Graduation date: 2007
I conducted a multi-scale evaluation of aspen – bird relationships in the northern ungulate winter range of the northern Yellowstone ecosystem during June 2001-03. Questions addressed were: (1) Does bird diversity increase with conifer presence in aspen stands? (2) Given known habitat selection cues, are migrating birds passively intercepted by aspen patches oriented perpendicular to migratory direction of travel? (3) Are resident (short-distance migrant) birds passively intercepted by aspen patches? and (4) Given the dynamics of wolves, ungulates, and forage plants in the northern Yellowstone ecosystem, what is the present condition of aspen and cavity-nesting birds within Yellowstone National Park (YNP) and how will they change over the next 100+ years?
Regression analyses of migratory bird diversity (species richness or Shannon-Weiner index) on measures of habitat heterogeneity (ratio of conifer to aspen canopy cover, or basal area) suggested no positive relationship with intermediate levels of conifer presence. Migratory birds were most diverse in pure aspen, and least diverse in pure conifer. I found a weak, but significant, positive relationship between most measures of habitat heterogeneity and resident bird diversity. Many residents were habitat generalists or conifer-associated species. To maximize bird diversity and aspen, managers may want to manage for pure aspen stands in a matrix that includes conifer habitat.

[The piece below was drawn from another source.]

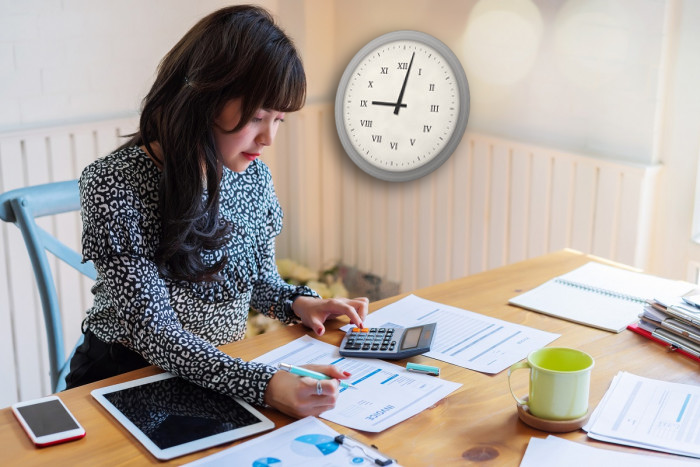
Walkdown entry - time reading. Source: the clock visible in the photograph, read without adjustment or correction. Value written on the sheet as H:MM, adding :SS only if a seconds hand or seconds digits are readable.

Using model selection techniques, long-distance migratory birds did not show evidence of passive interception by aspen patches oriented against northerly or elevational direction of travel. Aspen patch area was most important for migratory birds, given the data and set of models analyzed. Resident (and short-distance migrant) birds showed a marked positive response to patch orientation relative to the elevational gradient of the northern range. Migratory birds appear not to be passively intercepted at high elevation sites such as YNP’s northern range. Short distance migrants appear to be passively intercepted.
Northern range aspen stands within YNP have 10cm greater mean live and dead stem diameter, 80% more snags, and greater abundance of many cavity-nesting bird species than northern range stands outside YNP. These conditions fit a conceptual framework of interactions driven by a top-down ecosystem structure that predicts aspen and cavity-nester dynamics over several decades.